Yesterday, Cipher Pharmaceuticals and its partners Ranbaxy Pharmaceuticals Galephar Pharmaceutical Research announced they had entered into a settlement agreement with Actavis Laboratories F1 Inc., Andrx Corp., Actavis Inc. and Actavis Pharma Inc. that dismisses the patent litigation suit relating to Actavis’s abbreviated new drug application (ANDA) for a generic version of Absorica (isotretinoin capsules). Under the settlement agreement, Cipher, Ranbaxy and Galephar annonced they have entered into a non-exclusive licence agreement with Actavis under which Actavis may begin selling its generic version of Absorica in the United States on Dec. 27, 2020, which is about nine months before the expiration of the patents in September, 2021.
Walewicz says the removal of the lawsuit pulls back the curtain on a well capitalized company that looks cheap.

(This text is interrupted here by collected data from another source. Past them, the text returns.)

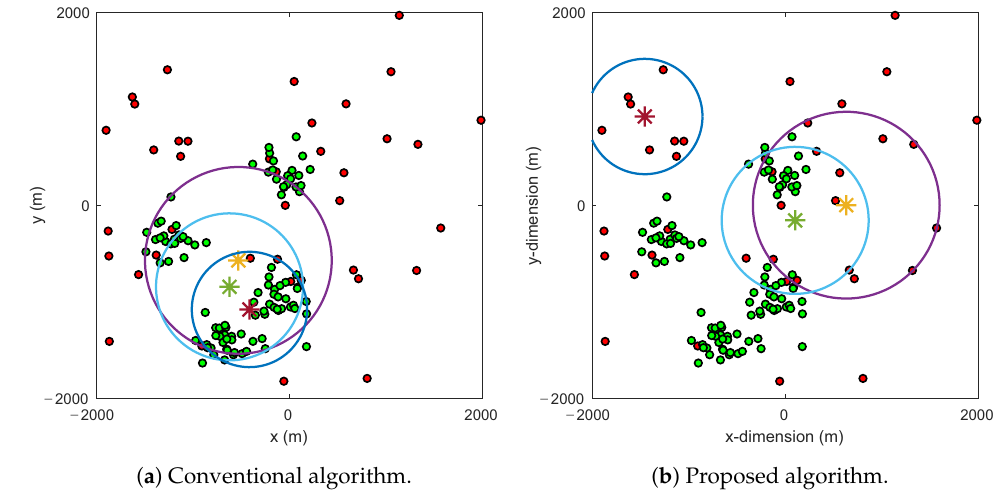
Figure 5. The optimal position of the UAV using the conventional and proposed algorithms for different urban environments; L th = 103 dB, a = 2000 m, M = 100, N =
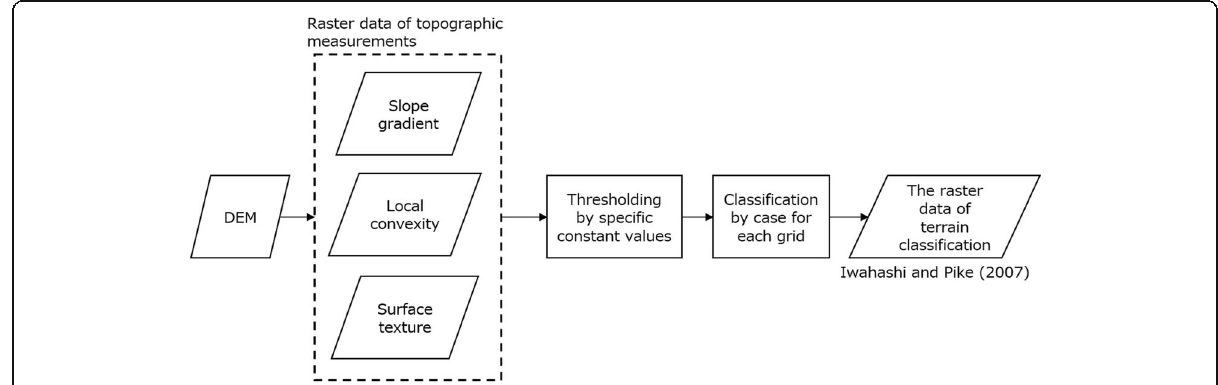
Fig. 1 Outline of the classification method of Iwahashi and Pike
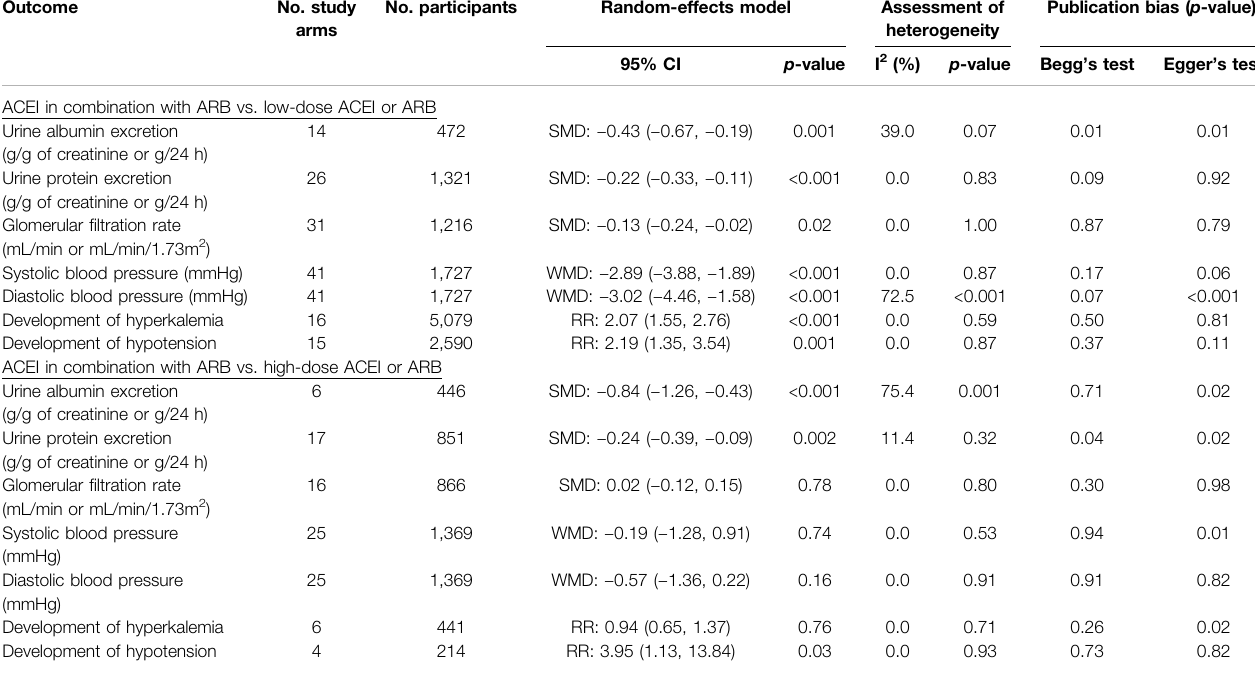
TABLE 2 | Summary effect of ACEI in combination with ARB vs. ACEI or ARB. Outcome No. study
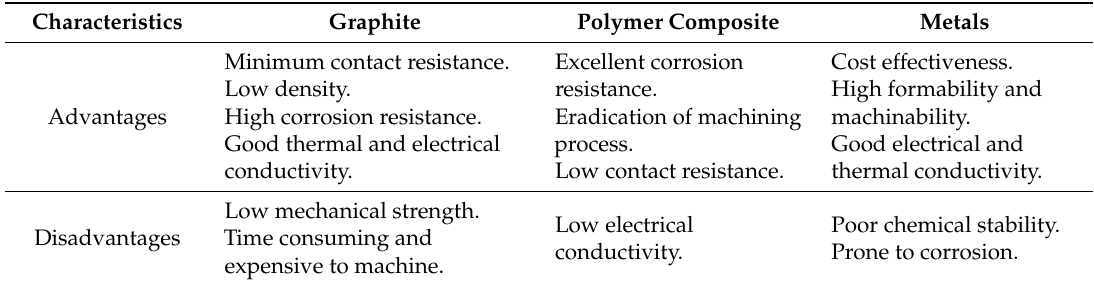
Table 2. Properties of various types of bipolar plates for PEM fuel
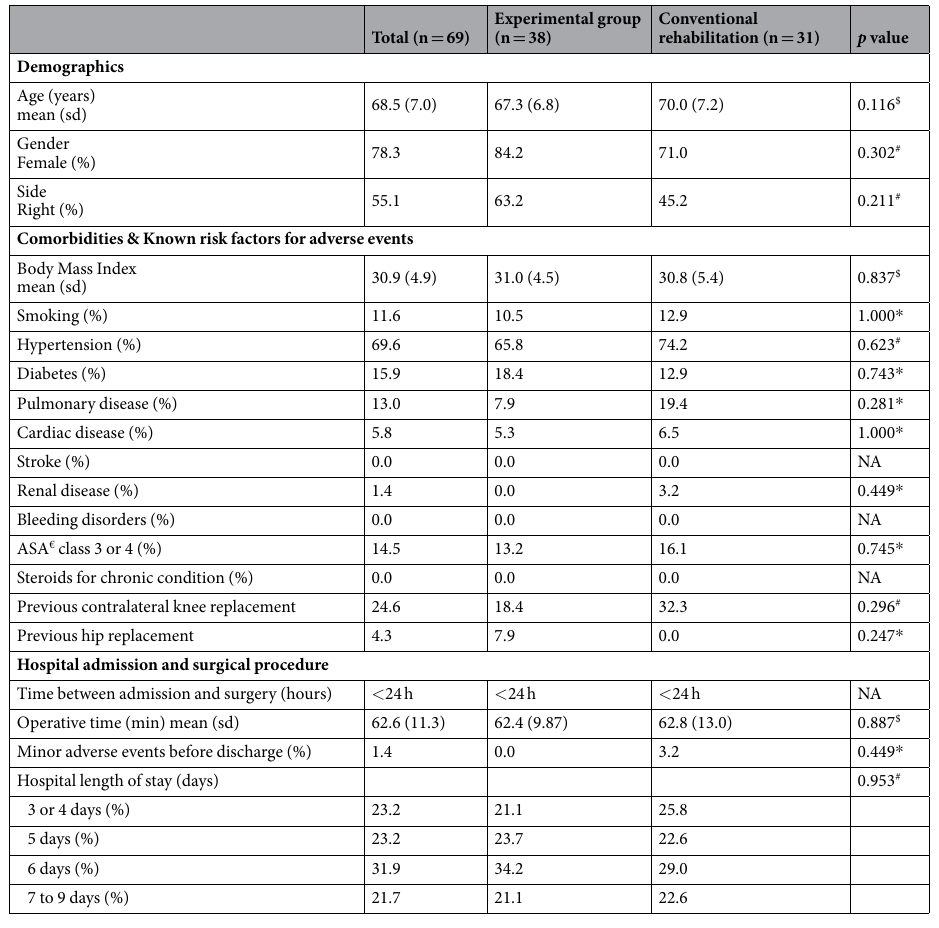
Table 1. Baseline characteristics of study participants. € American Society of Anesthesiology physical status classification system # Chi-Square test; * Fisher’s exact test; $ independent samples T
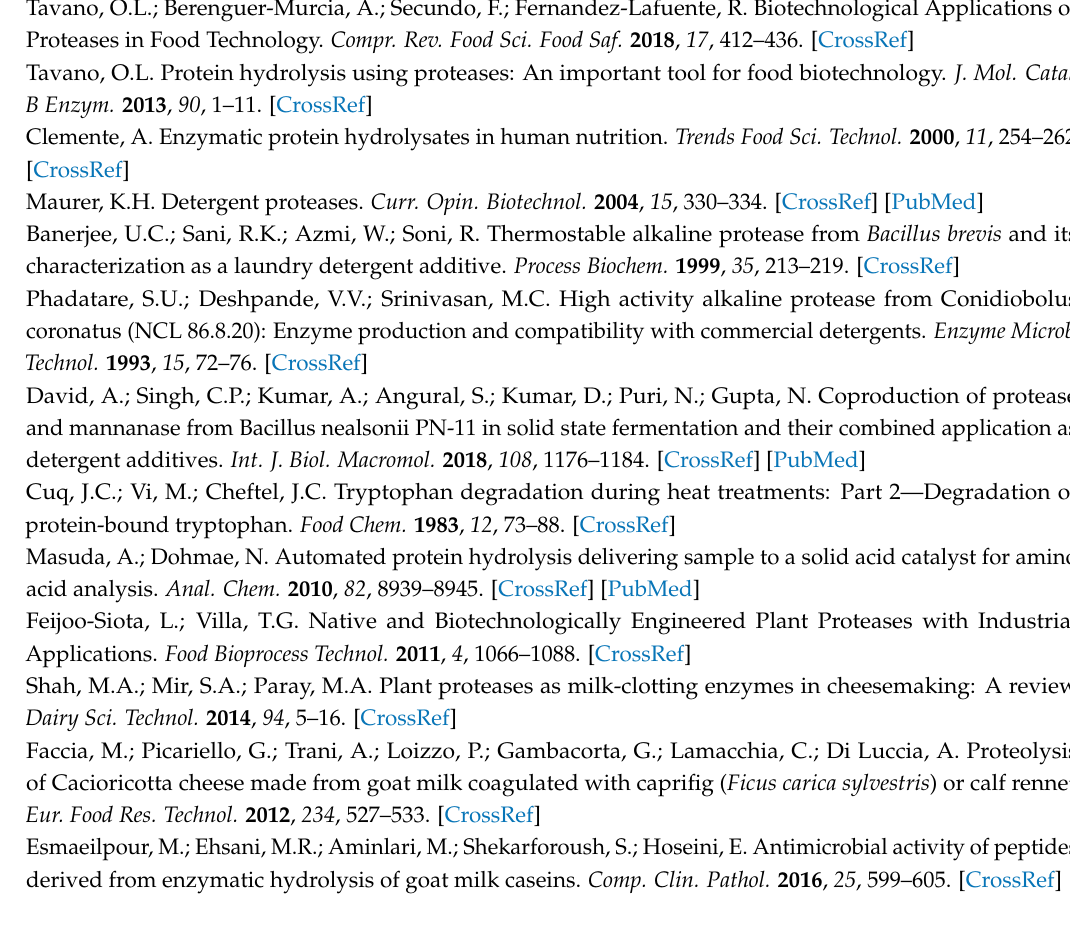
Figure S1: SDS PAGE of ficin extract (1 mg/ml). Lane 1 Molecular weight markers, Lane 2, 3, 4 different ficin extracts used in this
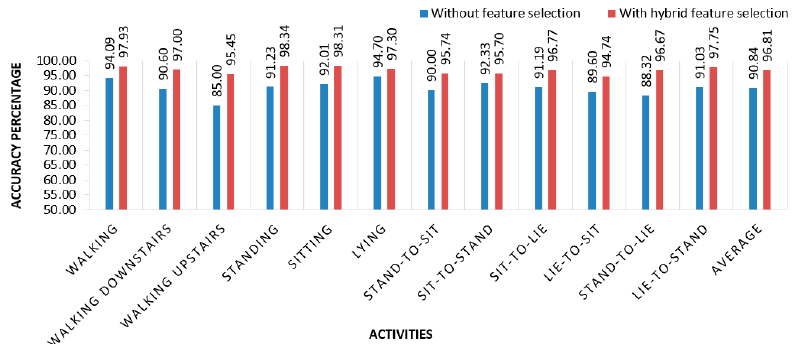
Table 6. Classification accuracies of different feature selection algorithms.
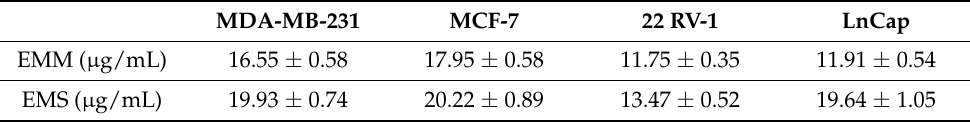
Figure 5. Antiproliferative effect of methanol extracts obtained by maceration (EMM) and Soxhlet (EMS) from Hispanica bark root in MCF-7 ( a ) , MDA-MB-231 ( b ) , 22RV1 ( c ) , LnCap ( d ) cell lines of 72 h post-treatment (concentrations ranging from 4.68 µg/mL to 150 µg/mL for both extracts). ( e ) : Effect of mitomycine used as drug reference towrds all cell lines. Table 4. IC 50 values of B. hispanica extracts in MDA MB-231, MCF7, LnCap, and 22rv cell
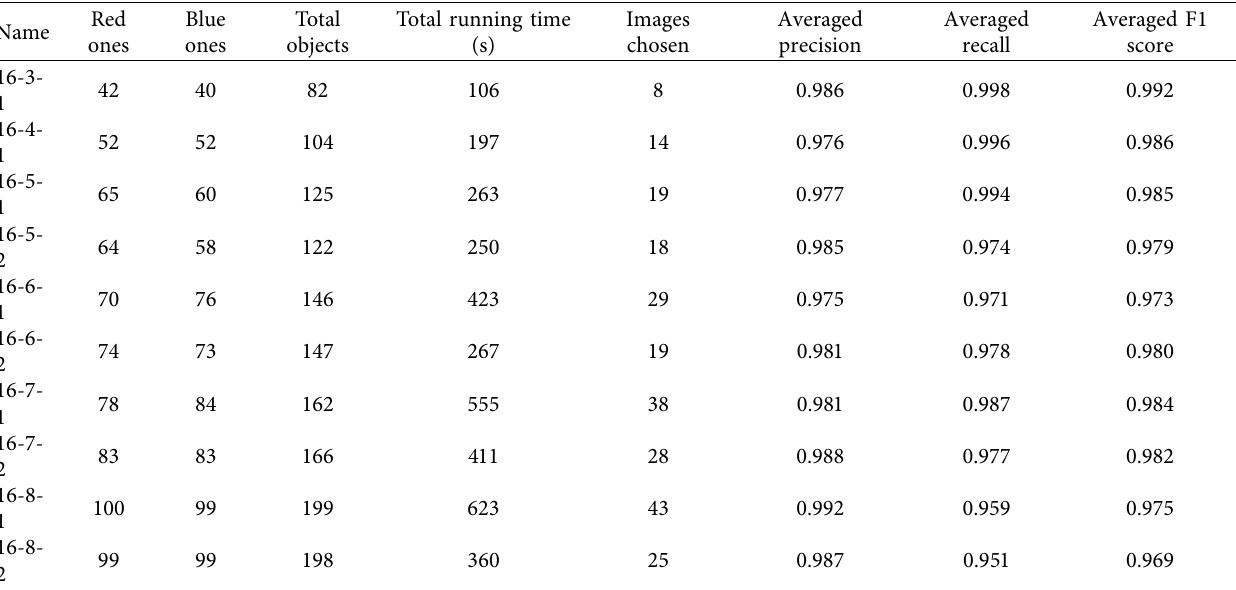
Table 3: The statistics of testing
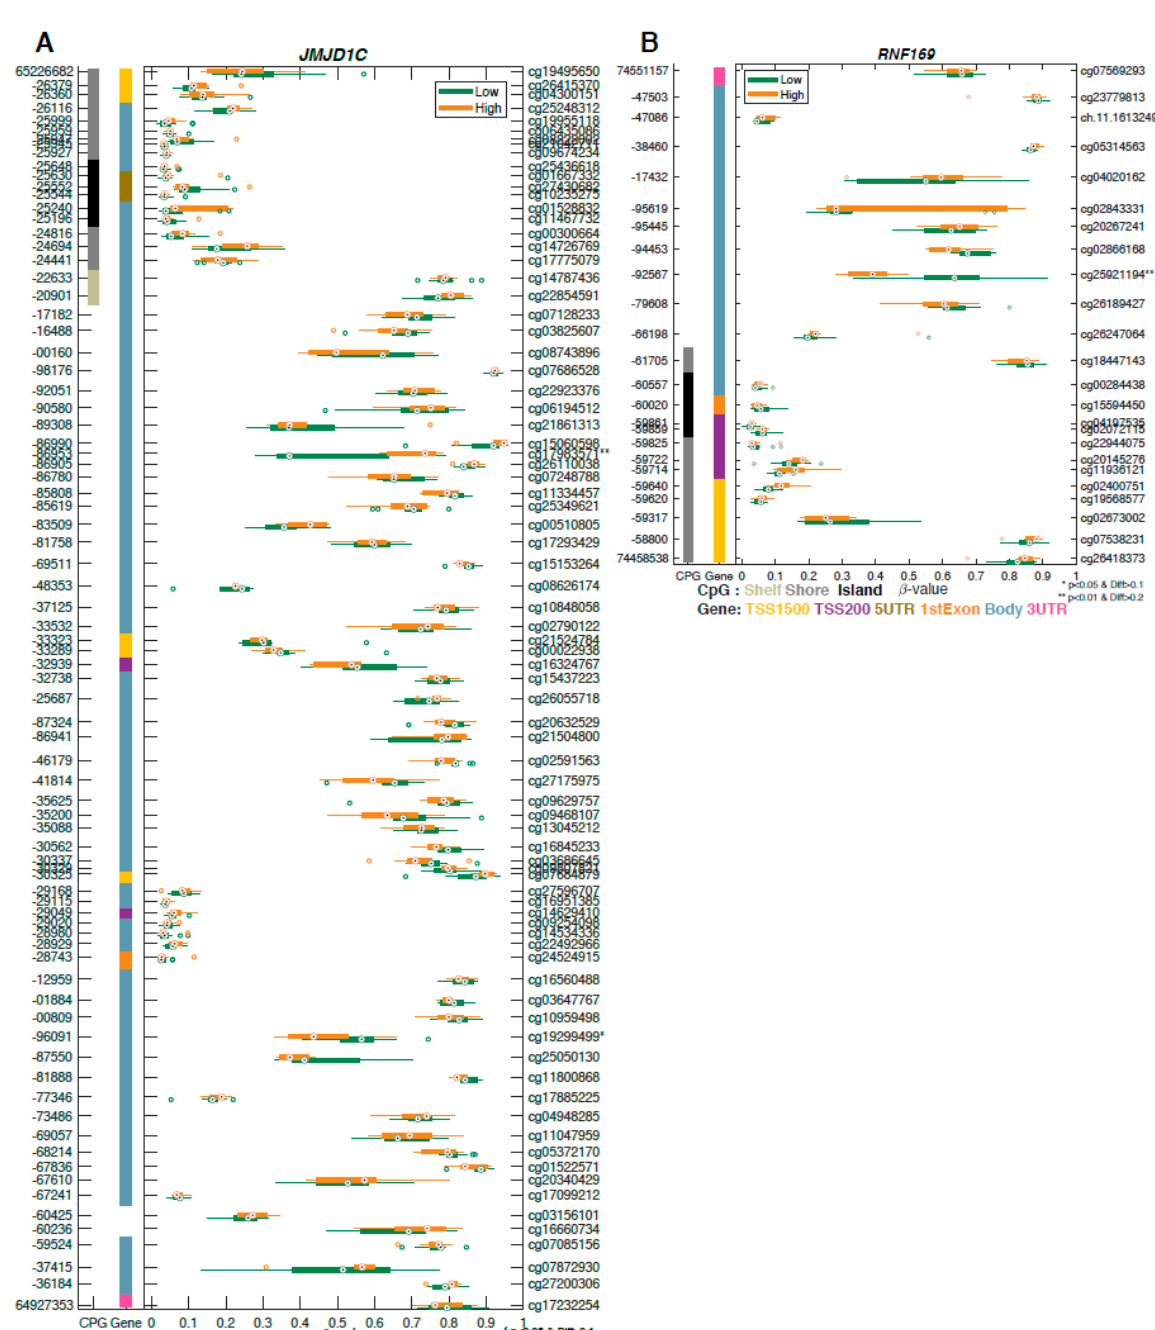
Figure 3. Two differentially methylated DNA repair genes associated with aggressiveness were found to contain probes with significant changes in methylation. GSM plots for ( A ) JMJDC1 and ( B ) RNF169 are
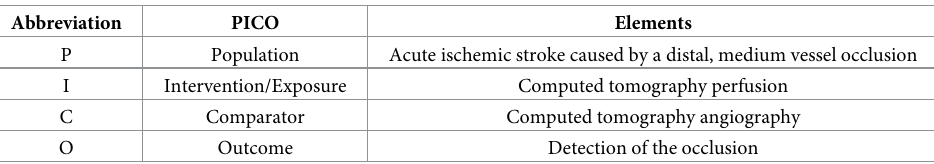
Table 2. PICO description.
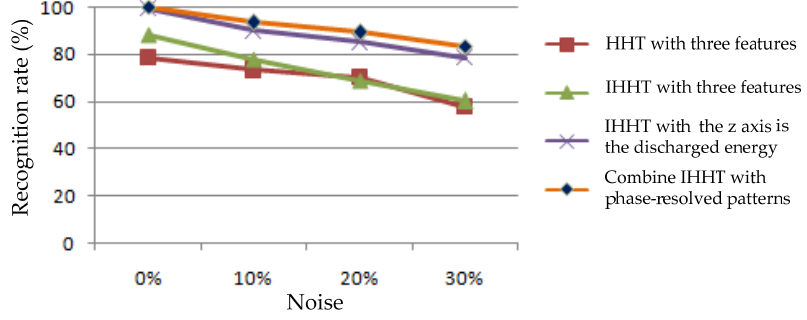
Figure 17. Mean identification results for various preprocessing approaches.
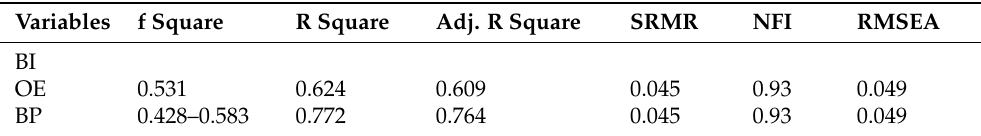
Table 5. Model fit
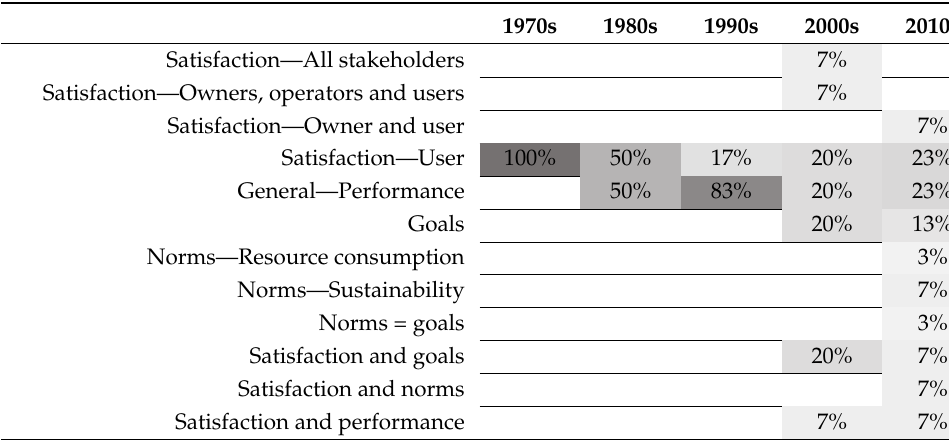
Table 2. The proportion of the models’ adoption in five decades of the concept development (accord- ing to the model adopted by collected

“While near term results may be choppy, the current valuation is compelling,” says Walewicz. “The settlement of the outstanding litigation removes uncertainty, and improving Sitavig and Nuvail sales demonstrate traction with the Innocutis acquisition. We have changed our valuation to solely a DCF (WACC of 8.72% terminal growth of 1.5%, previously a blended target based on comparable multiples and a WACC of 8.69% / 2% terminal growth). Investors should add/start positions at current price levels.”
In a research update to clients this morning, Walewicz upgraded Cipher Pharmaceuticals from “Hold” to “Buy”, while maintaining his one year target price of (U.S.) $8.50.